Rami: Penso que seja um exemplo a nível mundial. A decisão de seguir suas convicções e não deixar se dobrar pelo que querem os poderosos e detratores é algo admirável. A defesa do espírito popular é a mensagem mais importante que deu o clube e é um presente e também um futuro para o torcedor, que jamais esquecerá. Não aceitar jogar sob condições discriminatória impostas, escolhendo o caminho da luta quando muitos escolheriam o da fácil obediência, foi uma declaração de princípios mais importante que qualquer título. É muito importante a consciência de seus torcedores têm para seguir lutando contra o racismo que até hoje. Embora muitos de hoje, claro, sequer estivessem nascidos na época, a torcida do Vasco segue sendo a que construiu seu próprio estádio, dando uma mensagem de honra e dignidade a todo o país.
Papo na Colina: Você gostaria de estar em São Januário alguma vez?

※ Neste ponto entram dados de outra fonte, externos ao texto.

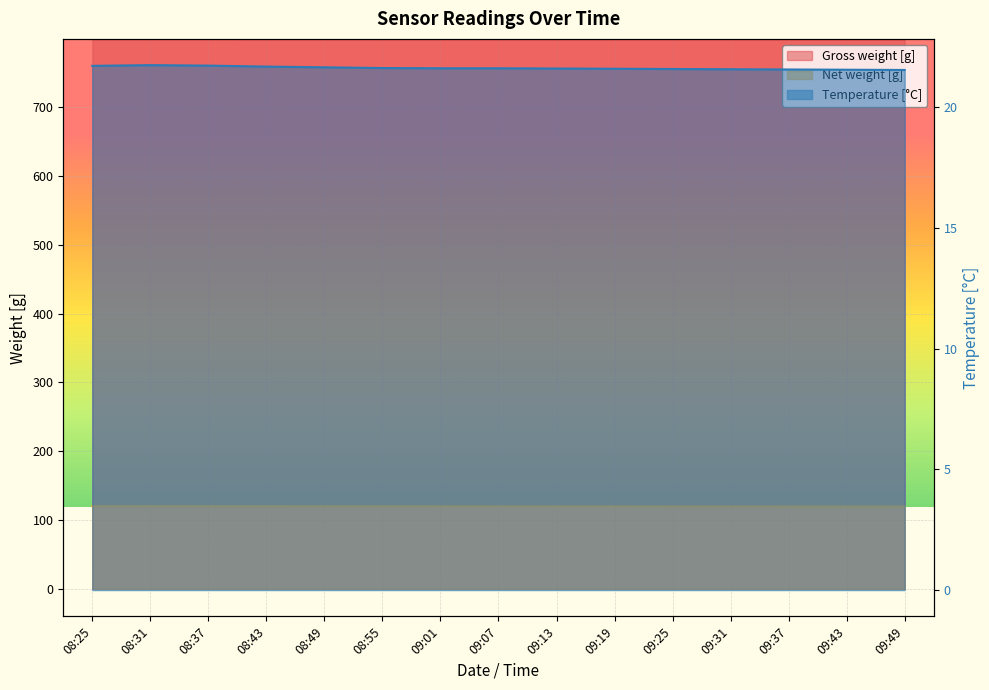

Where is Gross weight [g] nearest to the value 798?

09:49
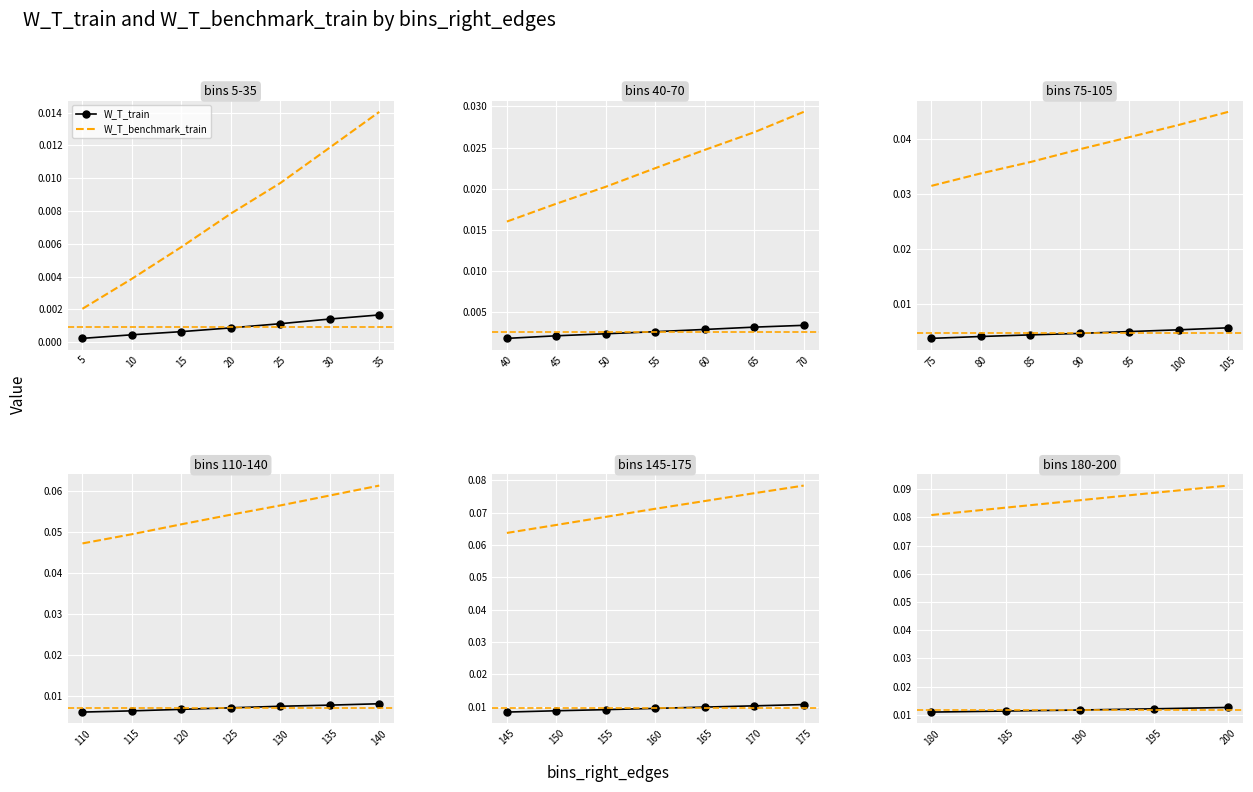

Rank the series by their maximum value, from lowest to highest.

W_T_train, W_T_benchmark_train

Rami: Mas é claro que eu gostaria de estar nesse histórico estádio. Poder vivenciar o ambiente que os torcedores produzem deve ser algo imensurável, e ainda mais conhecendo a história por detrás do estádio.
Papo na Colina: Você já se considera um torcedor mais do Vasco?
Rami: Como eu disse em um dos meus vídeos, a torcida vascaína pode ter certeza de que aqui têm mais um torcedor.